• Dataset content:

[Start of section]

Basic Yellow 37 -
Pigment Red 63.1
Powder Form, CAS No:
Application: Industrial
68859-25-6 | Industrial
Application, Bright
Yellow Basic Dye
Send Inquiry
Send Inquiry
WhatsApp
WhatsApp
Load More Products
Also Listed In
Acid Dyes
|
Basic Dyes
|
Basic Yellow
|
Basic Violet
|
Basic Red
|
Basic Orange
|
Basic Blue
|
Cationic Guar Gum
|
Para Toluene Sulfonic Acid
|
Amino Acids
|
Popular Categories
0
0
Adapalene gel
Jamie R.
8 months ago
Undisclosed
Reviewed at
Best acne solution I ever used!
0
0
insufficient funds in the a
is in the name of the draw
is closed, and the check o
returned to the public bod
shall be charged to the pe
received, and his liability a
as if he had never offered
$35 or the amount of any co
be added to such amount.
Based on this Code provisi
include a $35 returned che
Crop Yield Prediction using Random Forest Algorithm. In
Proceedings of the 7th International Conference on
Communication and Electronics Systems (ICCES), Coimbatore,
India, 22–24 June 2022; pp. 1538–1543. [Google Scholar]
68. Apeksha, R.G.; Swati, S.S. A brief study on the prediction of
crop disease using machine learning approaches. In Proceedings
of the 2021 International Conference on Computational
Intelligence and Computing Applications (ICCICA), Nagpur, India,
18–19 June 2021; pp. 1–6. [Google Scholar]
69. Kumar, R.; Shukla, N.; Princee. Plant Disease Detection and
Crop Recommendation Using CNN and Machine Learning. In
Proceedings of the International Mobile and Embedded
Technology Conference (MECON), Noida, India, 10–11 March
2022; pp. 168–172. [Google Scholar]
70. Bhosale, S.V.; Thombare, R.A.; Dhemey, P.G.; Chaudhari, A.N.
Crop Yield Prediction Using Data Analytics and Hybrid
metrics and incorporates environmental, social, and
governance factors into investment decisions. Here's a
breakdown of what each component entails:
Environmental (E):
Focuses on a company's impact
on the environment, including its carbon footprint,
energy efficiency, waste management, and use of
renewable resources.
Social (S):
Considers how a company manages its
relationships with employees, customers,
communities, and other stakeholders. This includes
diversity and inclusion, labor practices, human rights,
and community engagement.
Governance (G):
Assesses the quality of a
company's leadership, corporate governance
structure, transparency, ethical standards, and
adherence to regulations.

[End of section]

• To do: Go line by line through the data and copy any that contain "Yellow".

• Response area:
Basic Yellow 37 -
Yellow Basic Dye
Basic Yellow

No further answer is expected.